Plyometrics are the fastest way to turn the strength you build in the weight room into speed and explosiveness on the field. They're also incredibly easy to screw up if you're not careful.
One key is to understand how often to use plyometrics in your workouts.
If you haphazardly add plyos to your routine, you run the risk of turning your plyo exercises into conditioning drills, which are physically challenging but won't build explosive power—the sole purpose of plyos. Worse, you could cause an injury that prevents you from training and playing your sport.
That's why properly designed plyometrics programs are carefully structured to challenge the muscles without putting too much stress on the body too quickly. Quality is always emphasized over quantity.
To get the most out of your plyo workouts, follow these three unbreakable plyometric training rules:
Rule 1: Don't do plyos every day
Plyometrics were originally referred to by their creator, Dr. Yuri Verkhoshansky, as the "Shock Method." The movements, such as Depth Jumps, involved a rapid deceleration and subsequent explosive movement—often some type of jump.
This "shock"—or stress—improves the stretch-shortening cycle (SSC), a three-step process in which the muscles slow down the body's momentum, hold on to the energy from landing for a tiny fraction of a second, and convert that energy into forceful movement.
By focusing on spending little time in transition and moving explosively, plyos improve the efficiency of the SSC so it's able to more quickly store and release force—a key quality of athleticism.
But let's go back to the word "stress." Place just the right amount of stress on your body and it will adapt to handle it in a fashion similar to lifting heavy weights to increase your strength. Place too much stress on your body and you will see limited training gains—and you may suffer an overuse injury, which occurs when you make your muscles and tendons work too hard for too long.
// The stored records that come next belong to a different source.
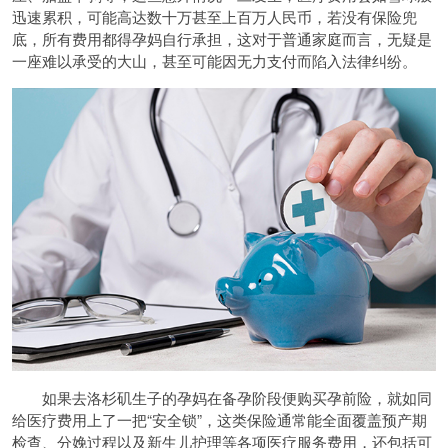
迅速累积，可能高达数十万甚至上百万人民币，若没有保险兜
底，所有费用都得孕妈自行承担，这对于普通家庭而言，无疑是
一座难以承受的大山，甚至可能因无力支付而陷入法律纠纷。
如果去洛杉矶生子的孕妈在备孕阶段便购买孕前险，就如同
给医疗费用上了一把“安全锁”，这类保险通常能全面覆盖预产期
检查、分娩过程以及新生儿护理等各项医疗服务费用，还包括可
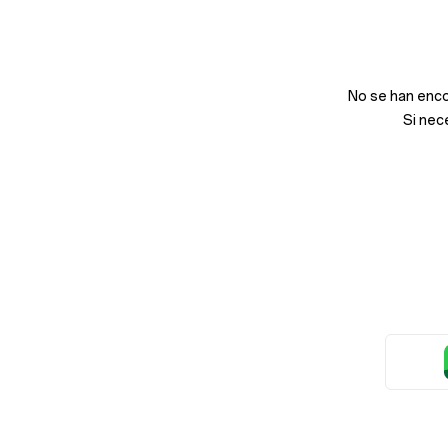
No se han enco
Si nec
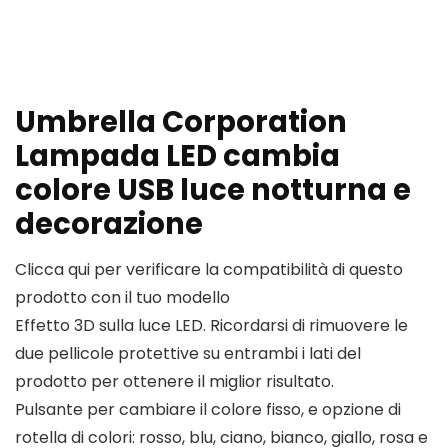
Umbrella Corporation
Lampada LED cambia
colore USB luce notturna e
decorazione
Clicca qui per verificare la compatibilità di questo
prodotto con il tuo modello
Effetto 3D sulla luce LED. Ricordarsi di rimuovere le
due pellicole protettive su entrambi i lati del
prodotto per ottenere il miglior risultato.
Pulsante per cambiare il colore fisso, e opzione di
rotella di colori: rosso, blu, ciano, bianco, giallo, rosa e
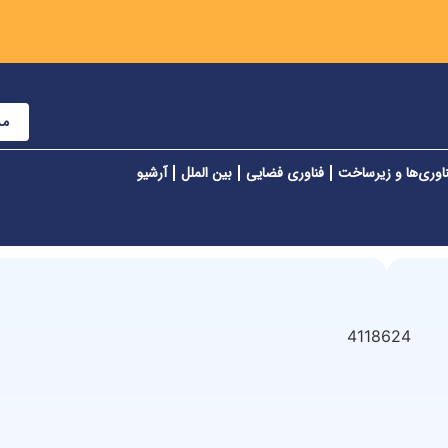
مش
اوری‌ها و زیرساخت
فناوری فضایی
بین الملل
آرشیو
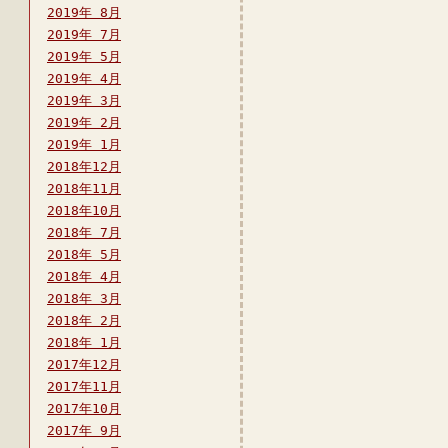
2019年 8月
2019年 7月
2019年 5月
2019年 4月
2019年 3月
2019年 2月
2019年 1月
2018年12月
2018年11月
2018年10月
2018年 7月
2018年 5月
2018年 4月
2018年 3月
2018年 2月
2018年 1月
2017年12月
2017年11月
2017年10月
2017年 9月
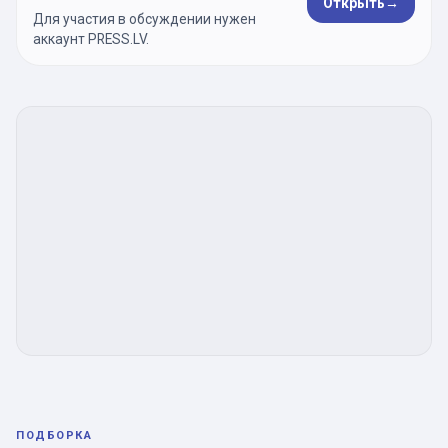
Открыть
→
Для участия в обсуждении нужен
аккаунт PRESS.LV.
ПОДБОРКА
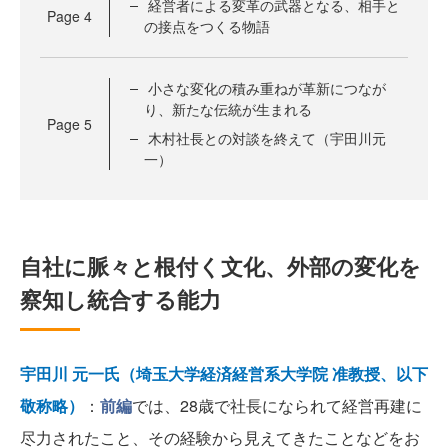
経営者による変革の武器となる、相手と
Page
4
の接点をつくる物語
小さな変化の積み重ねが革新につなが
り、新たな伝統が生まれる
Page
5
木村社長との対談を終えて（宇田川元
一）
自社に脈々と根付く文化、外部の変化を
察知し統合する能力
宇田川 元一氏（埼玉大学経済経営系大学院 准教授、以下
敬称略）
：
前編
では、28歳で社長になられて経営再建に
尽力されたこと、その経験から見えてきたことなどをお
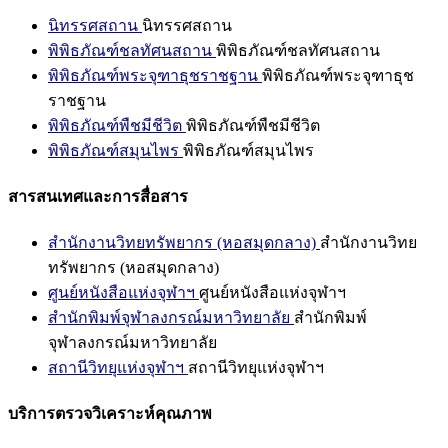
นิทรรศสถาน
นิทรรศสถาน
พิพิธภัณฑ์ชลทัศนสถาน
พิพิธภัณฑ์ชลทัศนสถาน
พิพิธภัณฑ์พระจุฑาธุชราชฐาน
พิพิธภัณฑ์พระจุฑาธุช
ราชฐาน
พิพิธภัณฑ์พืชมีชีวิต
พิพิธภัณฑ์พืชมีชีวิต
พิพิธภัณฑ์สมุนไพร
พิพิธภัณฑ์สมุนไพร
สารสนเทศและการสื่อสาร
สำนักงานวิทยทรัพยากร (หอสมุดกลาง)
สำนักงานวิทย
ทรัพยากร (หอสมุดกลาง)
ศูนย์หนังสือแห่งจุฬาฯ
ศูนย์หนังสือแห่งจุฬาฯ
สำนักพิมพ์จุฬาลงกรณ์มหาวิทยาลัย
สำนักพิมพ์
จุฬาลงกรณ์มหาวิทยาลัย
สถานีวิทยุแห่งจุฬาฯ
สถานีวิทยุแห่งจุฬาฯ
บริการตรวจวิเคราะห์คุณภาพ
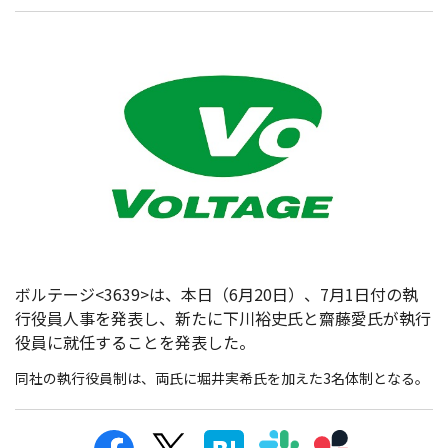
ボルテージ<3639>は、本日（6月20日）、7月1日付の執
行役員人事を発表し、新たに下川裕史氏と齋藤愛氏が執行
役員に就任することを発表した。
同社の執行役員制は、両氏に堀井実希氏を加えた3名体制となる。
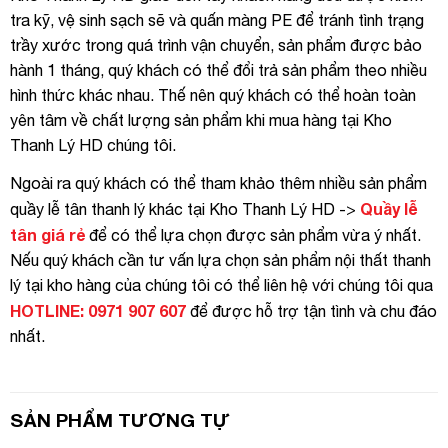
tra kỹ, vệ sinh sạch sẽ và quấn màng PE để tránh tình trạng
trầy xước trong quá trình vận chuyển, sản phẩm được bảo
hành 1 tháng, quý khách có thể đổi trả sản phẩm theo nhiều
hình thức khác nhau. Thế nên quý khách có thể hoàn toàn
yên tâm về chất lượng sản phẩm khi mua hàng tại Kho
Thanh Lý HD chúng tôi.
Ngoài ra quý khách có thể tham khảo thêm nhiều sản phẩm
Quầy lễ
quầy lễ tân thanh lý khác tại Kho Thanh Lý HD ->
tân giá rẻ
để có thể lựa chọn được sản phẩm vừa ý nhất.
Nếu quý khách cần tư vấn lựa chọn sản phẩm nội thất thanh
lý tại kho hàng của chúng tôi có thể liên hệ với chúng tôi qua
HOTLINE: 0971 907 607
để được hỗ trợ tận tình và chu đáo
nhất.
SẢN PHẨM TƯƠNG TỰ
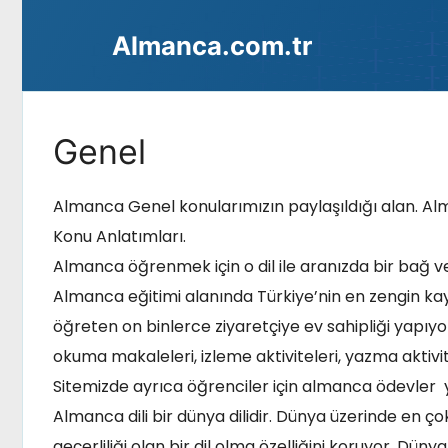
İçeriğe
Almanca.com.tr
atla
Genel
Almanca Genel konularımızın paylaşıldığı alan. A
Konu Anlatımları.
Almanca öğrenmek için o dil ile aranızda bir bağ ve
Almanca eğitimi alanında Türkiye’nin en zengin k
öğreten on binlerce ziyaretçiye ev sahipliği yapıyo
okuma makaleleri, izleme aktiviteleri, yazma aktivit
Sitemizde ayrıca öğrenciler için almanca ödevler 
Almanca dili bir dünya dilidir. Dünya üzerinde en ç
geçerliliği olan bir dil olma özelliğini koruyor. D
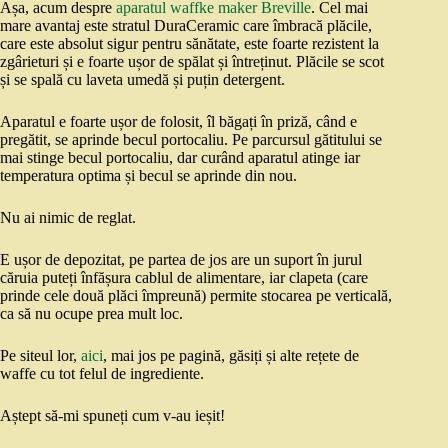
Așa, acum despre
aparatul waffke maker Breville
. Cel mai
mare avantaj este stratul DuraCeramic care îmbracă plăcile,
care este absolut sigur pentru sănătate, este foarte rezistent la
zgârieturi și e foarte ușor de spălat și întreținut. Plăcile se scot
și se spală cu laveta umedă și puțin detergent.
Aparatul e foarte ușor de folosit, îl băgați în priză, când e
pregătit, se aprinde becul portocaliu. Pe parcursul gătitului se
mai stinge becul portocaliu, dar curând aparatul atinge iar
temperatura optima și becul se aprinde din nou.
Nu ai nimic de reglat.
E ușor de depozitat, pe partea de jos are un suport în jurul
căruia puteți înfășura cablul de alimentare, iar clapeta (care
prinde cele două plăci împreună) permite stocarea pe verticală,
ca să nu ocupe prea mult loc.
Pe siteul lor,
aici
, mai jos pe pagină, găsiți și alte rețete de
waffe cu tot felul de ingrediente.
Aștept să-mi spuneți cum v-au ieșit!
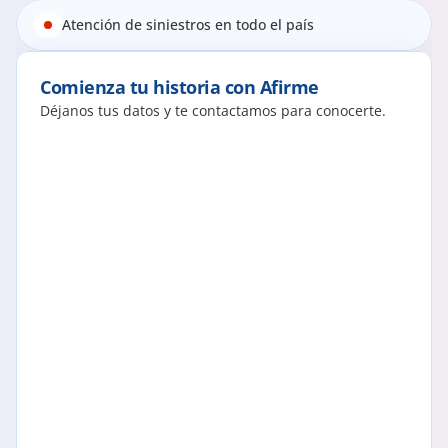
Atención de siniestros en todo el país
Comienza tu historia con Afirme
Déjanos tus datos y te contactamos para conocerte.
Your body needs between 48 and 72 hours to recover after a plyo workout. This allows your muscles to repair themselves and become more powerful, and it reduces the risk of overuse injuries from too much impact.
With this in mind, we recommend performing no more than three plyo workouts per week to make sure you don't do too many reps and that you have sufficient recovery time between training sessions.
Rule 2: Limit your total reps
Plyos are measured in "touches"—basically another word for reps, or the number of times your feet contact the ground. The total number of touches an athlete should get during a workout depends on several factors, including his or her size (height and weight) and training level (experienced or newbie). Generally speaking, a heavier athlete should get fewer touches (perform fewer reps) than a light athlete, and a veteran athlete can handle more touches than a beginner.
A typical workout should include between 75 and 150 touches, a range that should be safe for nearly all athletes. In fact, a 2008 study found that athletes who performed a low or moderate volume of plyometrics per week experienced greater improvements in speed and explosiveness than those who did a high volume.
That's because plyometrics must be performed quickly with maximum power and speed. You achieve this by performing 3 to 6 sets of 3 to 8 powerful and clean reps. The exact numbers depend on the type of exercise and where you are in your training.
Once again, less is more.
Rule 3: Take enough rest between sets
The number 1 problem with plyos is the tendency to turn them into conditioning workouts, which are designed to make you tired—the exact opposite of what you should be doing during a plyometric workout.
The whole point of plyos is to perform every rep quickly and powerfully. If you're not doing that, you're not making improvements in your stretch-shortening cycle—and you might as well just do cardio. The only way to build explosiveness is to allow your body to fully recover between sets.
But rest is for the weak, right? Not so when it comes to plyos.
The ideal recovery time is 3 to 5 times longer than the duration of your set. Take too short a rest and the exercise no longer develops the SSC. Take too long a rest and you're just wasting your time.
Depending on the exercise, the rest period should be from 30 to 60 seconds. Where you fall on this scale depends on whether you feel ready to go for the next set. Sometimes you may need an even longer rest when performing an advanced exercise on the higher end of the rep scale.